(Dataset entries)
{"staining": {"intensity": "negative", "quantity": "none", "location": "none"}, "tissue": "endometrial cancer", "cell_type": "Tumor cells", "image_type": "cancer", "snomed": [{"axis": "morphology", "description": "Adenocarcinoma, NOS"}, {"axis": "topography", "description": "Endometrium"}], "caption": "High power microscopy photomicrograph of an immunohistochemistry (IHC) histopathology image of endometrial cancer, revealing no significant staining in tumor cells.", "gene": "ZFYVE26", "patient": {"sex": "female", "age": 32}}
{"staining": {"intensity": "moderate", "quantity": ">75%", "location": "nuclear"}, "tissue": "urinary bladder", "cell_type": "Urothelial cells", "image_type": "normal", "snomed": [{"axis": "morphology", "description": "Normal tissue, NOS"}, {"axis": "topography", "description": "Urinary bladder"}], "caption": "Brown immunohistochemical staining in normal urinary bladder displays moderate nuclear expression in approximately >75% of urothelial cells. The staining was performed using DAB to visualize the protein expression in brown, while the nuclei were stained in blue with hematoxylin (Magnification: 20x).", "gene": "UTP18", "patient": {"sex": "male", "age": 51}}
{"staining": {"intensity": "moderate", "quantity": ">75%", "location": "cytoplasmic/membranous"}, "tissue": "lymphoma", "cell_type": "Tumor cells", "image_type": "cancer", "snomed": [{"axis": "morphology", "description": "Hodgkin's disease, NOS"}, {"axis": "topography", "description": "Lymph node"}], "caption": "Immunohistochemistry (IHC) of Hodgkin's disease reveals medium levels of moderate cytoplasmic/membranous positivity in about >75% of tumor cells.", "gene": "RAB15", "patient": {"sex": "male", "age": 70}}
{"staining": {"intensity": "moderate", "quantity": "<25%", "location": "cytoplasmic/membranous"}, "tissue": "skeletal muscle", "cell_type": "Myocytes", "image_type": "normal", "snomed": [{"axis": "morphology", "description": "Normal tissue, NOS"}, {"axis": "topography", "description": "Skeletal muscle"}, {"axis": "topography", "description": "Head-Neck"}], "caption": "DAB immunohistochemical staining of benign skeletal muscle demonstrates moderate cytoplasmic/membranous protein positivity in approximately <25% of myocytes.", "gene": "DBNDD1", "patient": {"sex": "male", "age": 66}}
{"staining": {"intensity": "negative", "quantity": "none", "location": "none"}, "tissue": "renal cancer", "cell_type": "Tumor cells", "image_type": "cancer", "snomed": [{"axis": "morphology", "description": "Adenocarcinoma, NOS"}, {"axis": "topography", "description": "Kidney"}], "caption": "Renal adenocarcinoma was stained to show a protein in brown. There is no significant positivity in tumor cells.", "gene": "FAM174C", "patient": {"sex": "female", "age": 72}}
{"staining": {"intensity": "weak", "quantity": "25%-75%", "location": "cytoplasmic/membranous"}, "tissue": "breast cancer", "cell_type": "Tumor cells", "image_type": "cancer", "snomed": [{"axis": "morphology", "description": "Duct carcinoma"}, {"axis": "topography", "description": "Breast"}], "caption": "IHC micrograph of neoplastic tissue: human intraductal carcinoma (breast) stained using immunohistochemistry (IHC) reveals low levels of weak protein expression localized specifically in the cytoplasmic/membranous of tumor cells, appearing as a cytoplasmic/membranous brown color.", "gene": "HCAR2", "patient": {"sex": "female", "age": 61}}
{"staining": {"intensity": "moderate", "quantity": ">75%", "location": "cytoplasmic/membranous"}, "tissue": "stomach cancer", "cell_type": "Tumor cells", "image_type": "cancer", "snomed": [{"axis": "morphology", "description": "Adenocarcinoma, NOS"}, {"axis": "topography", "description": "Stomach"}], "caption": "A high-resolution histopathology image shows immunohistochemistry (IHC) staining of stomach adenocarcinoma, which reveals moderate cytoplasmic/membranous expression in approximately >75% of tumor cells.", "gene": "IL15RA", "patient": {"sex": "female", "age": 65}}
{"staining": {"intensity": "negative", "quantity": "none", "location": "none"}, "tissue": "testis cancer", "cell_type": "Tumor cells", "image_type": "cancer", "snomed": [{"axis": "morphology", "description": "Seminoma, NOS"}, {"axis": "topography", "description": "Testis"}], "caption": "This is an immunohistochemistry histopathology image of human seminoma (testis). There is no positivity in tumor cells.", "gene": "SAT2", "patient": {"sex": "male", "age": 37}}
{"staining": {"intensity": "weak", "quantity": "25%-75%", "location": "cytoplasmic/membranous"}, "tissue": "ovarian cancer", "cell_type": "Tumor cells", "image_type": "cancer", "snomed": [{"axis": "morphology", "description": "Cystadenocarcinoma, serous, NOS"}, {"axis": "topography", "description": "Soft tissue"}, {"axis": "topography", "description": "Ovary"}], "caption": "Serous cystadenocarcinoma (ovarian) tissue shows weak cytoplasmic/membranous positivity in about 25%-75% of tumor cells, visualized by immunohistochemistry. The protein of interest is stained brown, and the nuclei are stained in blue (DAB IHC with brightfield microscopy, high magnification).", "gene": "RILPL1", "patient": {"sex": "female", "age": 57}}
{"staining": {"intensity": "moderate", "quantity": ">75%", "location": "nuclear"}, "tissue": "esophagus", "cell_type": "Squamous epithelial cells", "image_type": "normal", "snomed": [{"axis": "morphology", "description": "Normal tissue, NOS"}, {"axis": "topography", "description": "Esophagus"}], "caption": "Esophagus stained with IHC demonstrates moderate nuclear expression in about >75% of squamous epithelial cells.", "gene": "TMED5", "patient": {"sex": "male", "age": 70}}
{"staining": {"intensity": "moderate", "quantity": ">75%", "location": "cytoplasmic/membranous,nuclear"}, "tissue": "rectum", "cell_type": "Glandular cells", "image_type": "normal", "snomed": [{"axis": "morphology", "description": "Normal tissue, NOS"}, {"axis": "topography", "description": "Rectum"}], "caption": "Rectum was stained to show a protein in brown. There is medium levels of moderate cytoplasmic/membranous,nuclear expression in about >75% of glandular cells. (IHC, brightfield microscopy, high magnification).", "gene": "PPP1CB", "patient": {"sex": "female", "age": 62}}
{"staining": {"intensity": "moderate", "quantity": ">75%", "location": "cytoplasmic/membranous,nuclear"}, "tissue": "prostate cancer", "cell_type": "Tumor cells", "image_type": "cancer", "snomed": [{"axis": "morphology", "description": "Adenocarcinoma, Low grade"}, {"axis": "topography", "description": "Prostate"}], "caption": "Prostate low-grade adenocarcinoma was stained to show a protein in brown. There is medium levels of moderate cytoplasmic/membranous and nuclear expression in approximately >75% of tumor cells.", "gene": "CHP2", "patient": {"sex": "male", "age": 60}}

§ TO DO
Reproduce verbatim the lines above, from the line with "immunohistochemical staining in" through the line with "(IHC) of Hodgkin's".

§ TASK OUTPUT
{"staining": {"intensity": "moderate", "quantity": ">75%", "location": "nuclear"}, "tissue": "urinary bladder", "cell_type": "Urothelial cells", "image_type": "normal", "snomed": [{"axis": "morphology", "description": "Normal tissue, NOS"}, {"axis": "topography", "description": "Urinary bladder"}], "caption": "Brown immunohistochemical staining in normal urinary bladder displays moderate nuclear expression in approximately >75% of urothelial cells. The staining was performed using DAB to visualize the protein expression in brown, while the nuclei were stained in blue with hematoxylin (Magnification: 20x).", "gene": "UTP18", "patient": {"sex": "male", "age": 51}}
{"staining": {"intensity": "moderate", "quantity": ">75%", "location": "cytoplasmic/membranous"}, "tissue": "lymphoma", "cell_type": "Tumor cells", "image_type": "cancer", "snomed": [{"axis": "morphology", "description": "Hodgkin's disease, NOS"}, {"axis": "topography", "description": "Lymph node"}], "caption": "Immunohistochemistry (IHC) of Hodgkin's disease reveals medium levels of moderate cytoplasmic/membranous positivity in about >75% of tumor cells.", "gene": "RAB15", "patient": {"sex": "male", "age": 70}}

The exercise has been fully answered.